Third party health checks have less of a problem of "tainting" and more just cause further complications, as you add in complexity to resolving your real state, the harder it is to get it right.
For instance, one thing we keep going back and forth on is "After the incident is over, is there a way for us to stay failed-over and not automatically fail back".
And the answer for us so far is "not really". There are a lot of bad options, which all could have catastrophic impacts if we don't get it exactly correct, and haven't come with significant benefits, yet. But I like to think I have an open mind here.
By parliament32 2025-11-180:39 There is good options if you're willing to pay for them, but they have nothing to do with DNS. You will never get DNS TTLs low enough (and respected) to prevent a multi-minute service interruption in cases like these.
Proper HA is owning your own IP space and anycast advertising it from multiple IXes/colos/clouds to multiple upstreams / backbone networks. BGP hold times are like a dead-mans-switch and will ensure traffic stops being routed in that direction within a few seconds in case of a total outage, plus your own health-automation should disable those advertisements when certain things happen. Of course, you need to deal with the engineering complexity of your traffic coming in to multiple POPs at once, and it won't be cheap at all (to start, you're looking at ~10kUSD capex for a /24 of IP space, plus whatever the upstreams charge you monthly), but it will be very resilient to pretty much any single point of failure, including AWS disappearing entirely.

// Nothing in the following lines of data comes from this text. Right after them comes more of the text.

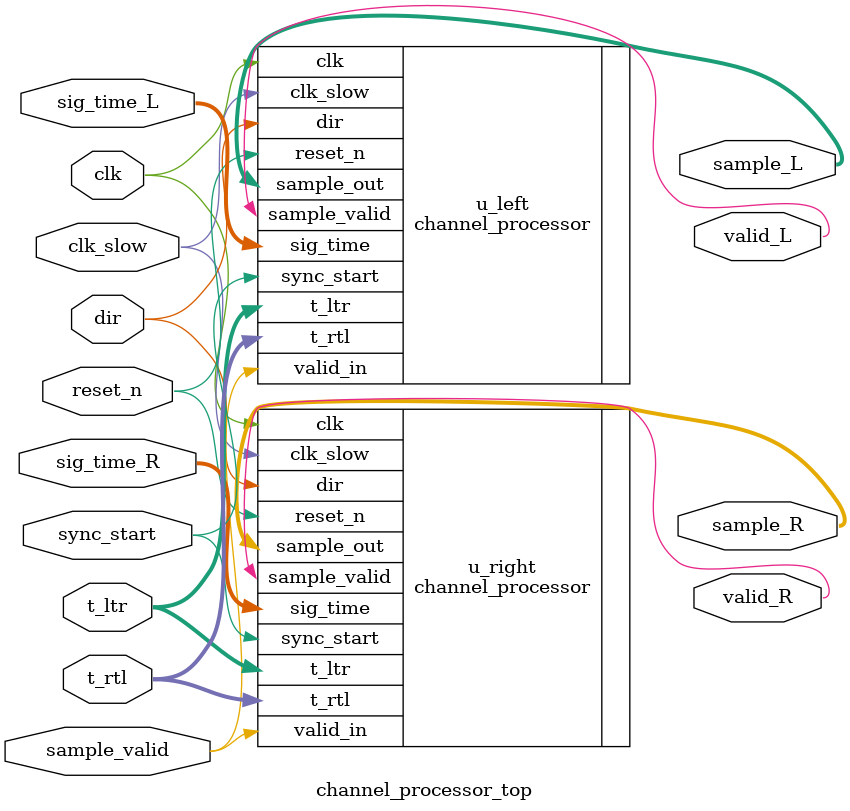
<source format=v>
module channel_processor_top (
    input  wire        clk,
	 input  wire		  clk_slow,
    input  wire        reset_n,

    input  wire [31:0] sig_time_L,
    input  wire [31:0] sig_time_R,
    input  wire        sample_valid,
    input  wire        dir,
    input  wire [31:0] t_ltr,
    input  wire [31:0] t_rtl,
    input  wire        sync_start,

    output wire signed [15:0] sample_L,
    output wire signed [15:0] sample_R,
    output wire               valid_L,
    output wire               valid_R
);

    channel_processor u_left (
        .clk(clk),
		  .clk_slow(clk_slow),
        .reset_n(reset_n),
        .sig_time(sig_time_L),
        .valid_in(sample_valid),
        .dir(dir),
        .t_ltr(t_ltr),
        .t_rtl(t_rtl),
        .sync_start(sync_start),
        .sample_out(sample_L),
        .sample_valid(valid_L)
    );

    channel_processor u_right (
        .clk(clk),
		  .clk_slow(clk_slow),
        .reset_n(reset_n),
        .sig_time(sig_time_R),
        .valid_in(sample_valid),
        .dir(dir),
        .t_ltr(t_ltr),
        .t_rtl(t_rtl),
        .sync_start(sync_start),
        .sample_out(sample_R),
        .sample_valid(valid_R)
    );

endmodule
</source>
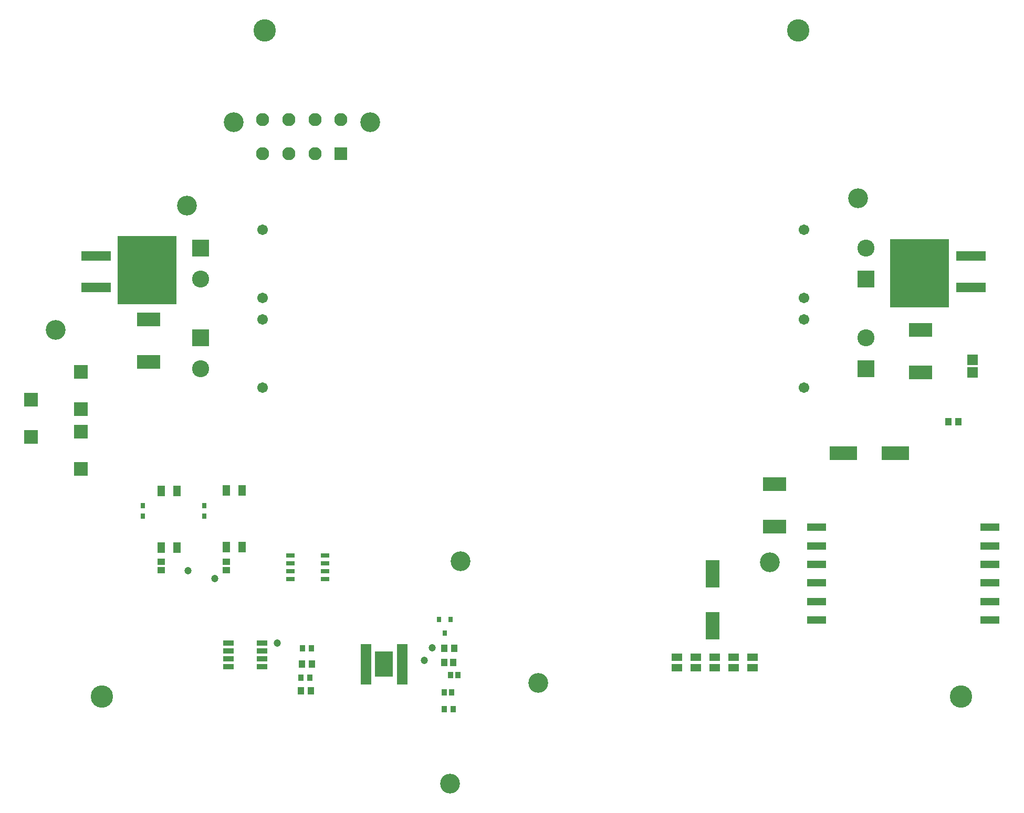
<source format=gbr>
%TF.GenerationSoftware,Altium Limited,Altium Designer,23.6.0 (18)*%
G04 Layer_Color=8388736*
%FSLAX45Y45*%
%MOMM*%
%TF.SameCoordinates,CA757A27-890D-4031-9470-5F8B39CF6935*%
%TF.FilePolarity,Negative*%
%TF.FileFunction,Soldermask,Top*%
%TF.Part,Single*%
G01*
G75*
%TA.AperFunction,SMDPad,CuDef*%
%ADD11R,1.45000X0.65000*%
%ADD19R,1.29540X1.65100*%
%ADD26R,0.80000X0.90000*%
%ADD59R,3.15320X1.20320*%
%ADD60R,1.25320X1.10320*%
%ADD61R,4.80320X1.55320*%
%ADD62R,9.60320X11.00320*%
%ADD63R,1.10320X1.20320*%
%ADD64C,1.20320*%
%ADD65C,3.20320*%
%ADD66R,4.45320X2.30320*%
%ADD67R,1.65320X0.65320*%
%ADD68R,2.94320X4.06320*%
%ADD69R,3.75920X2.23520*%
%ADD70R,1.67320X1.17320*%
%ADD71R,0.80320X0.95320*%
%ADD72R,0.85320X1.10320*%
%ADD73R,2.20320X2.20320*%
%ADD74R,1.72820X0.85320*%
%ADD75R,1.65320X1.70320*%
%ADD76R,0.98320X1.18320*%
%ADD77R,2.25320X4.50320*%
%TA.AperFunction,ViaPad*%
%ADD78C,3.60320*%
%TA.AperFunction,ComponentPad*%
%ADD79C,1.71120*%
%ADD80C,2.75320*%
%ADD81R,2.75320X2.75320*%
%ADD82R,2.10320X2.10320*%
%ADD83C,2.10320*%
%ADD84C,3.20320*%
D11*
X6754500Y5511800D02*
D03*
Y5384800D02*
D03*
Y5257800D02*
D03*
Y5130800D02*
D03*
X6199500D02*
D03*
Y5257800D02*
D03*
Y5384800D02*
D03*
Y5511800D02*
D03*
D19*
X5168900Y6564630D02*
D03*
X5422900D02*
D03*
Y5652770D02*
D03*
X5168900D02*
D03*
X4114800Y5640070D02*
D03*
X4368800D02*
D03*
Y6551930D02*
D03*
X4114800D02*
D03*
D26*
X4813300Y6320699D02*
D03*
Y6150701D02*
D03*
X3822700Y6320699D02*
D03*
Y6150701D02*
D03*
D59*
X17475697Y5969701D02*
D03*
Y5669702D02*
D03*
Y5369702D02*
D03*
Y5069698D02*
D03*
Y4769698D02*
D03*
Y4469699D02*
D03*
X14680702D02*
D03*
Y4769698D02*
D03*
Y5069698D02*
D03*
Y5369702D02*
D03*
Y5669702D02*
D03*
Y5969701D02*
D03*
D60*
X4114800Y5414201D02*
D03*
Y5279200D02*
D03*
X5168900Y5414196D02*
D03*
Y5279200D02*
D03*
D61*
X17169901Y9842500D02*
D03*
Y10350500D02*
D03*
X3061200Y9842500D02*
D03*
Y10350500D02*
D03*
D62*
X16344901Y10071100D02*
D03*
X3886200Y10121900D02*
D03*
D63*
X16967200Y7670800D02*
D03*
X16807201D02*
D03*
X8683000Y4013200D02*
D03*
X8843000D02*
D03*
X6384300Y3759200D02*
D03*
X6544300D02*
D03*
X6367800Y3327400D02*
D03*
X6527800D02*
D03*
D64*
X4980000Y5140000D02*
D03*
X4550000Y5270000D02*
D03*
X8484050Y4020650D02*
D03*
X8354050Y3820650D02*
D03*
X5990000Y4100000D02*
D03*
D65*
X8775700Y1828800D02*
D03*
X8940000Y5420000D02*
D03*
X4530000Y11160000D02*
D03*
X13930000Y5400000D02*
D03*
X15350000Y11280000D02*
D03*
X10198100Y3454400D02*
D03*
X2413000Y9156700D02*
D03*
D66*
X15951199Y7162800D02*
D03*
X15111200D02*
D03*
D67*
X8001401Y3466699D02*
D03*
Y3531702D02*
D03*
Y3596701D02*
D03*
Y3661700D02*
D03*
Y3726698D02*
D03*
Y3791702D02*
D03*
Y3856700D02*
D03*
Y3921699D02*
D03*
Y3986698D02*
D03*
Y4051701D02*
D03*
X7416399D02*
D03*
Y3986698D02*
D03*
Y3921699D02*
D03*
Y3856700D02*
D03*
Y3791702D02*
D03*
Y3726698D02*
D03*
Y3661700D02*
D03*
Y3596701D02*
D03*
Y3531702D02*
D03*
Y3466699D02*
D03*
D68*
X7708900Y3759200D02*
D03*
D69*
X16357600Y9156700D02*
D03*
Y8470900D02*
D03*
X14008099Y5981700D02*
D03*
Y6667500D02*
D03*
X3911600Y9321800D02*
D03*
Y8636000D02*
D03*
D70*
X13652499Y3867602D02*
D03*
Y3701598D02*
D03*
X13347701Y3867602D02*
D03*
Y3701598D02*
D03*
X13042900Y3867602D02*
D03*
Y3701598D02*
D03*
X12738100D02*
D03*
Y3867602D02*
D03*
X12433300D02*
D03*
Y3701598D02*
D03*
D71*
X8781801Y4478802D02*
D03*
X8591799D02*
D03*
X8686800Y4258798D02*
D03*
D72*
X8896701Y3581400D02*
D03*
X8781699D02*
D03*
X8795101Y3302000D02*
D03*
X8680099D02*
D03*
X8677802Y3035300D02*
D03*
X8822800D02*
D03*
X6511402Y3543300D02*
D03*
X6366398D02*
D03*
X6536802Y4013200D02*
D03*
X6391798D02*
D03*
D73*
X2019300Y8026400D02*
D03*
Y7426401D02*
D03*
X2819400Y6913601D02*
D03*
Y7513599D02*
D03*
Y8478799D02*
D03*
Y7878801D02*
D03*
D74*
X5202499Y3721100D02*
D03*
Y3848100D02*
D03*
Y3975100D02*
D03*
Y4102100D02*
D03*
X5744901D02*
D03*
Y3975100D02*
D03*
Y3848100D02*
D03*
Y3721100D02*
D03*
D75*
X17195799Y8470900D02*
D03*
Y8670900D02*
D03*
D76*
X8820302Y3784600D02*
D03*
X8680298D02*
D03*
D77*
X13004800Y5220599D02*
D03*
Y4380601D02*
D03*
D78*
X17012000Y3238999D02*
D03*
X5785401Y13986131D02*
D03*
X3155593Y3238999D02*
D03*
X14382193Y13986131D02*
D03*
D79*
X5753098Y9325698D02*
D03*
Y8225701D02*
D03*
X5753100Y10773501D02*
D03*
Y9673499D02*
D03*
X14478000Y8225699D02*
D03*
Y9325701D02*
D03*
Y10773501D02*
D03*
Y9673499D02*
D03*
D80*
X4753100Y8525700D02*
D03*
X4753102Y9973498D02*
D03*
X15477998Y9025702D02*
D03*
Y10473502D02*
D03*
D81*
X4753100Y9025699D02*
D03*
X4753102Y10473502D02*
D03*
X15477998Y8525698D02*
D03*
Y9973498D02*
D03*
D82*
X7012198Y12001500D02*
D03*
D83*
X6592199D02*
D03*
X6172200D02*
D03*
X5752201D02*
D03*
X7012198Y12551501D02*
D03*
X6592199D02*
D03*
X6172200D02*
D03*
X5752201D02*
D03*
D84*
X7482200Y12505502D02*
D03*
X5282199D02*
D03*
%TF.MD5,fe1b70d85d30d5cd949b3e875ec61557*%
M02*

</source>
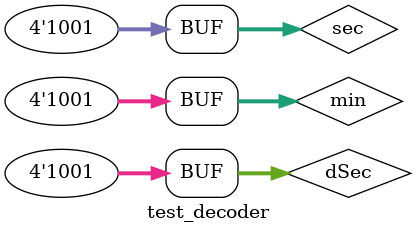
<source format=v>
`timescale 1ns/1ns

module test_decoder;

    reg [3:0] min, dSec, sec;
  	wire [6:0] minOut, dsecOut, secOut;

  	decoder dut(min, dSec, sec, minOut, dsecOut, secOut);

    initial
        begin

            $dumpfile("test_decoder.vcd");
            $dumpvars(0, test_decoder);

                min=4'b0000; dSec=4'b0000; sec=4'b0000;  
            #5  min=4'b0001; dSec=4'b0001; sec=4'b0001; 
         	  #5  min=4'b0010; dSec=4'b0010; sec=4'b0010;
            #5  min=4'b0011; dSec=4'b0011; sec=4'b0011;
            #5  min=4'b0100; dSec=4'b0100; sec=4'b0100;
            #5  min=4'b0101; dSec=4'b0101; sec=4'b0101;
          	#5  min=4'b0110; dSec=4'b0110; sec=4'b0110;
            #5  min=4'b0111; dSec=4'b0111; sec=4'b0111;
          	#5  min=4'b1000; dSec=4'b1000; sec=4'b1000;
            #5  min=4'b1001; dSec=4'b1001; sec=4'b1001;    
        end
endmodule
</source>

By toast0 2025-11-1722:43 It's painful, but you can split your DNS across multiple providers. It's not usually done other than during migrations, but if you put two NS names from providerA and two from providerB, you'll get a mix of resolution (most high profile domains have 4 NS names; sometimes based on research/testing, sometimes based on cargo culting; I assume you want to fit in... but amazon.com has 8, and the DNS root and some high profile tlds have 13, so you do you :)). If either provider fails and stops responding, most resolvers will use the other provider. If one provider fails and returns bad data (including errors) or even can no longer be updated [1], the redundancy doesn't really help --- you probably went from a full outage that's easy to diagnose to a partial outage that's much harder to diagnose; and if both providers are equally reliable, you increased your chances of having an outage.
[1] But, it's DNS; the expectation is that some resolvers, hopefully very few of them, will cache data as if your TTL value was measured in days. IMHO, If you want to move all your traffic in a defined timeframe, DNS is not sufficient.
By indigodaddy 2025-11-1719:351 reply Had the same thought, eg if things are really down can it even do the check etc
By hnuser123456 2025-11-1721:03 Ask some friends and family if you can install an RPi on their home network that monitors your service.